---
title: "Permissions-Policy"
category: security
status: recommended
url: https://specification.website/spec/security/permissions-policy/
updated: "2026-05-29"
sources:
  - title: "Permissions Policy (W3C Working Draft)"
    url: "https://www.w3.org/TR/permissions-policy/"
    publisher: "W3C"
  - title: "MDN — Permissions-Policy"
    url: "https://developer.mozilla.org/en-US/docs/Web/HTTP/Headers/Permissions-Policy"
    publisher: "MDN"
  - title: "web.dev — Permissions Policy"
    url: "https://developer.chrome.com/docs/privacy-security/permissions-policy"
    publisher: "Chrome for Developers"
source_repo: https://github.com/jdevalk/specification.website
licence: CC-BY-4.0
---

# Permissions-Policy

> Permissions-Policy lets you turn off powerful browser features — camera, microphone, geolocation, payment, USB — for your own pages and for any iframes you embed.

## What it is

`Permissions-Policy` is the response header that succeeds the older `Feature-Policy`. It tells the browser which powerful features may be used by the current document and by any documents embedded in iframes.

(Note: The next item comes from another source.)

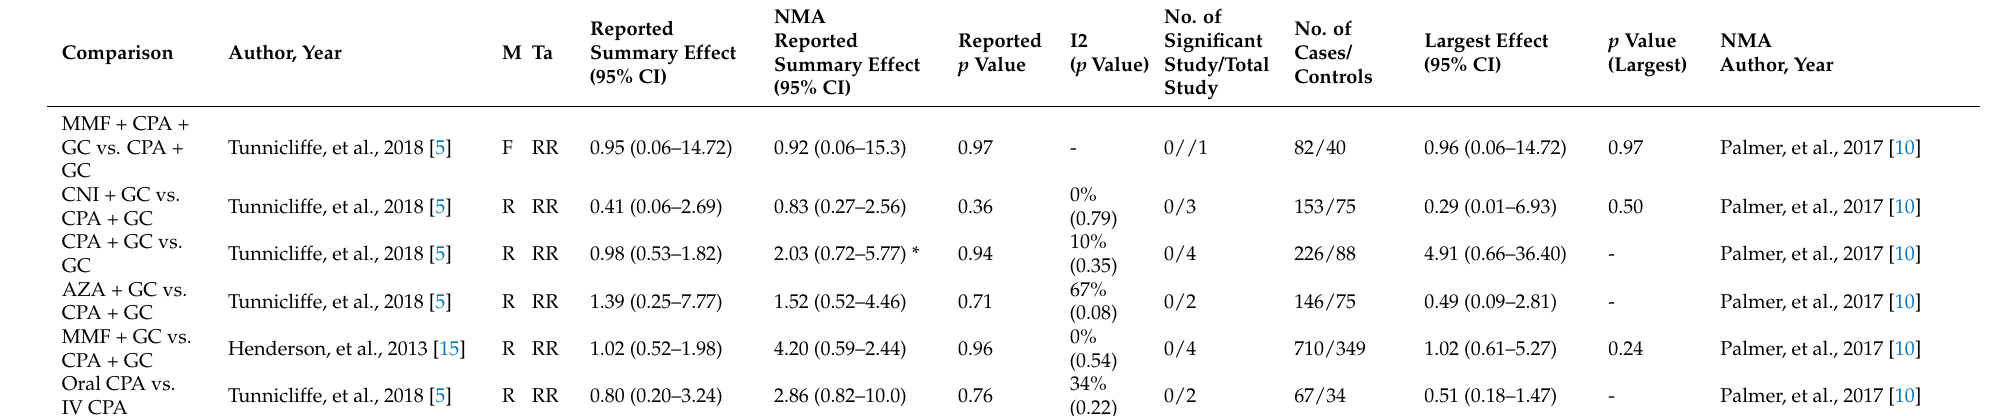
Table 6. Mortality during induction therapy (compared with Network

Features include camera, microphone, geolocation, payment, USB, fullscreen, autoplay, accelerometer, and many others.

```http
Permissions-Policy: camera=(), microphone=(), geolocation=(), payment=()
```

An empty allow-list `()` disables the feature entirely. `(self)` allows it on the current origin. `(self "https://embed.example.com")` allows it on the current origin and one named third party.

## Why it matters

The default state of the web grants pages access to many powerful APIs as soon as the user accepts a prompt. If you do not use the camera on your marketing site, there is no reason for an embedded ad iframe to be able to ask for it. Permissions-Policy lets you turn off features you do not need, both for your own code (defence against XSS expanding into hardware access) and for embedded third parties (defence against ad networks and trackers).

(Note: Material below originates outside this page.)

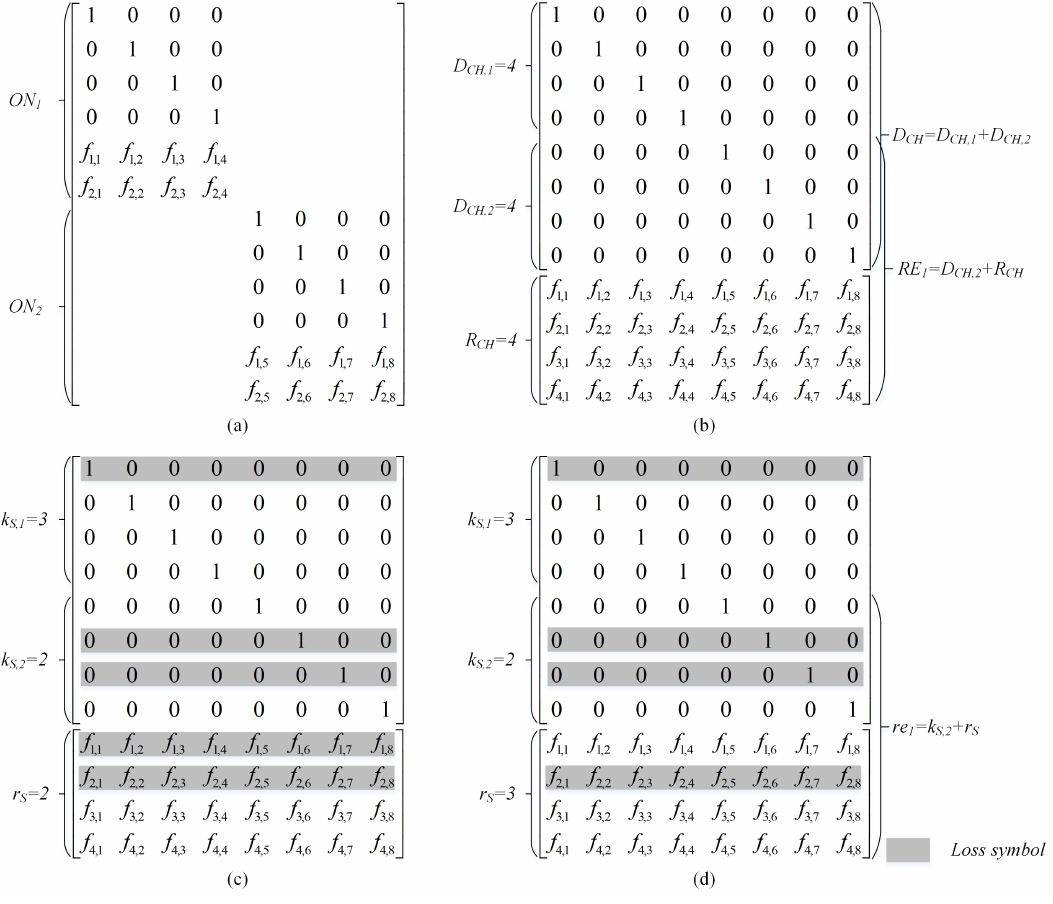
Figure 6. Representative matrix of coefficient coding information at CH and sink; ( a ) SNC; ( b ) DSNC; ( c ) case of D S ,1 = 3 ≤ D CH ,1 ; ( d ) case of D S ,1 = D CH ,1 = 4 or M S =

It is also a useful privacy signal: a site that explicitly disables geolocation is announcing it does not collect location data.

## How to implement

Send the header on every HTML response. Start by denying everything you do not use:

```http
Permissions-Policy: accelerometer=(), ambient-light-sensor=(), autoplay=(), battery=(), camera=(), display-capture=(), document-domain=(), encrypted-media=(), execution-while-not-rendered=(), execution-while-out-of-viewport=(), fullscreen=(self), geolocation=(), gyroscope=(), keyboard-map=(), magnetometer=(), microphone=(), midi=(), navigation-override=(), payment=(), picture-in-picture=(), publickey-credentials-get=(), screen-wake-lock=(), sync-xhr=(), usb=(), web-share=(), xr-spatial-tracking=()
```

Then enable only the features you actually need, scoped as narrowly as possible:

```http
Permissions-Policy: camera=(self), microphone=(self), geolocation=(self), fullscreen=(self)
```

To allow a specific third party — say, a video embed:

```http
Permissions-Policy: fullscreen=(self "https://player.vimeo.com"), autoplay=(self "https://player.vimeo.com")
```

You can also constrain a single iframe with the `allow` attribute:

```html
<iframe src="https://player.vimeo.com/video/123" allow="fullscreen; autoplay"></iframe>
```

The iframe's effective permissions are the intersection of the page policy and the `allow` attribute.

## Common mistakes

- **Using the older `Feature-Policy` syntax.** Permissions-Policy uses structured headers with `()` lists, not space-separated origins.
- **Forgetting to allow features you actually use.** If `camera=()` is set, your own WebRTC code stops working.
- **Allowing `*` to "fix" a broken iframe.** Narrow it to the specific origin instead.
- **Setting the header on the API but not the HTML.** Only the top-level HTML response counts.

## Verification

- `curl -sI https://example.com | grep -i permissions-policy` should print the header.
- Visit [permissionspolicy.com](https://permissionspolicy.com/) or use Chrome DevTools → Application → Frames → Permissions Policy to see the effective policy.
- Try `navigator.mediaDevices.getUserMedia({camera: true})` from the console on a page where camera is denied — it should reject with a permissions error.
- Audit embedded iframes; check that their `allow` attributes match what they actually need.